»»

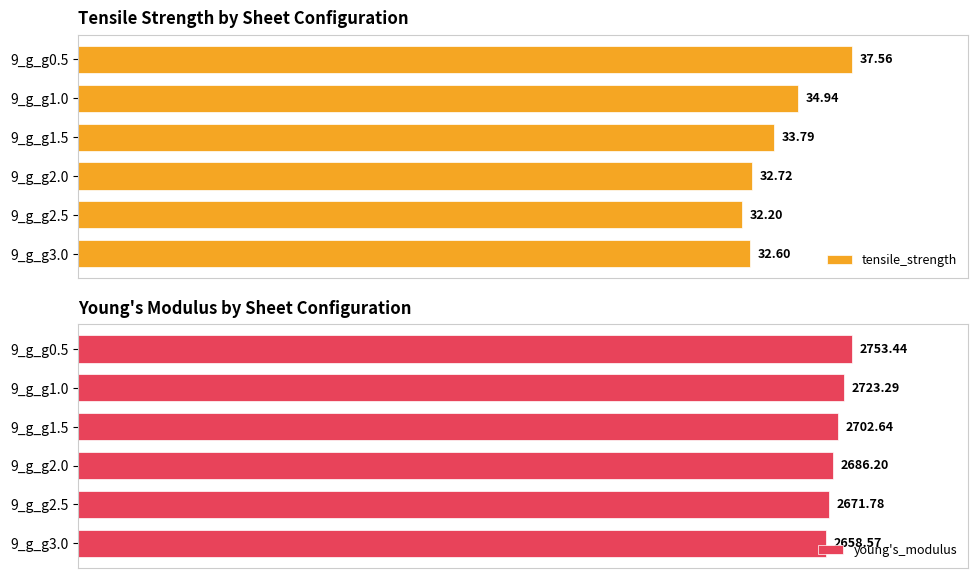

At how many categories does at least one series exceed 429?

6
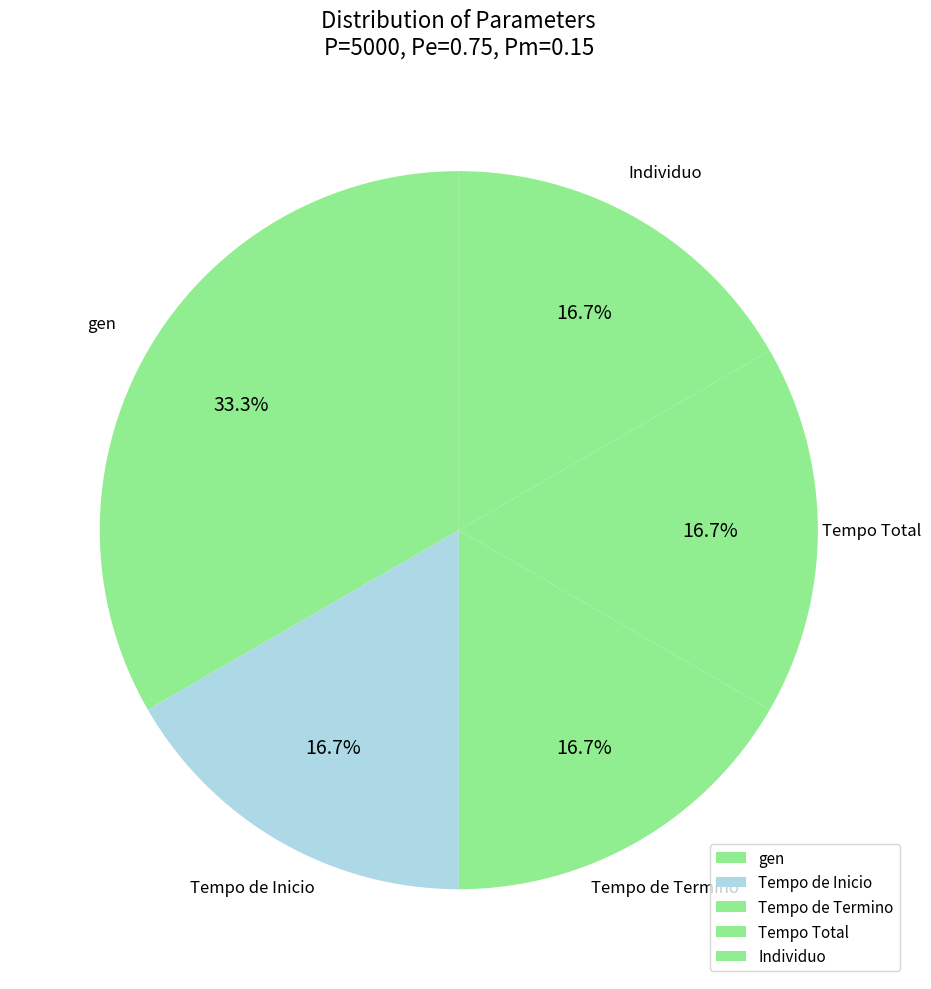

What is the largest slice in the pie chart?

gen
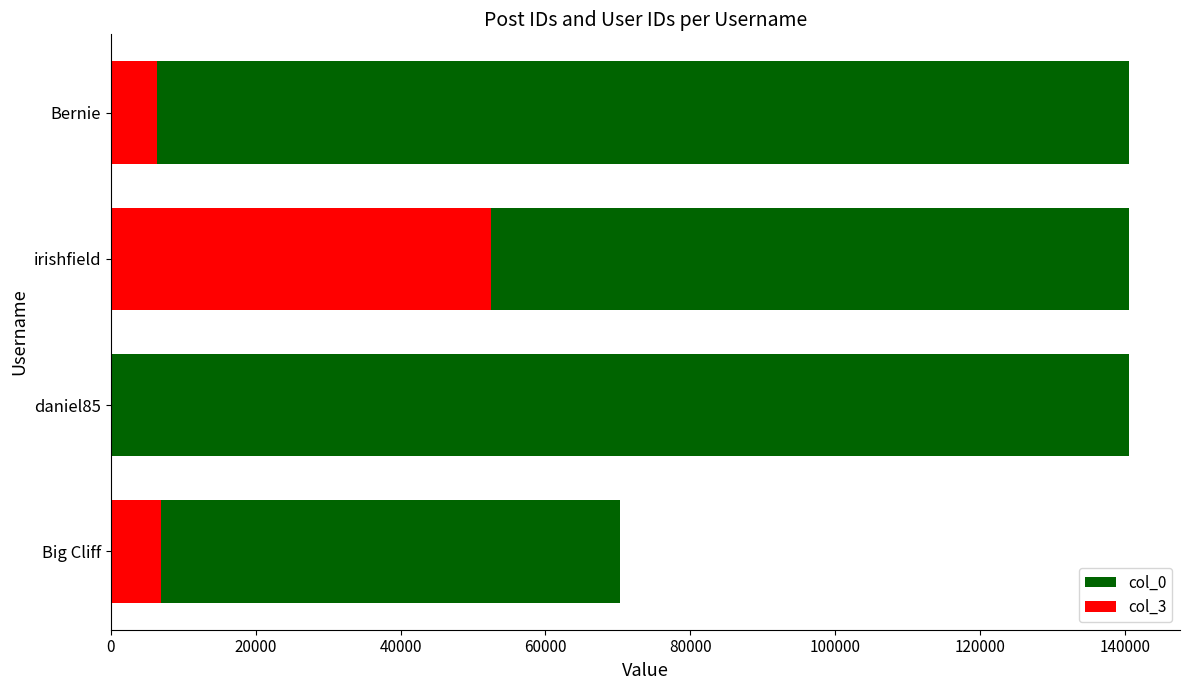

What is the highest value of the col_3 series?

52544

««

Consegna: Riporta in un elenco numerato le righe dei record qui sopra, omettendo le immagini e le righe vuote.

Soluzione:
1. At how many categories does at least one series exceed 429?
2. 6
3. What is the largest slice in the pie chart?
4. gen
5. What is the highest value of the col_3 series?
6. 52544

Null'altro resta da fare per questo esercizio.